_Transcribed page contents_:
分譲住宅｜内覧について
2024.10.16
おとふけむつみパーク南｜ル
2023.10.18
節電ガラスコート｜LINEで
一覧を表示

_What is expected_:
From the first line to the last, please write out the entries exactly.

_Result for this task_:
分譲住宅｜内覧について
2024.10.16
おとふけむつみパーク南｜ル
2023.10.18
節電ガラスコート｜LINEで
一覧を表示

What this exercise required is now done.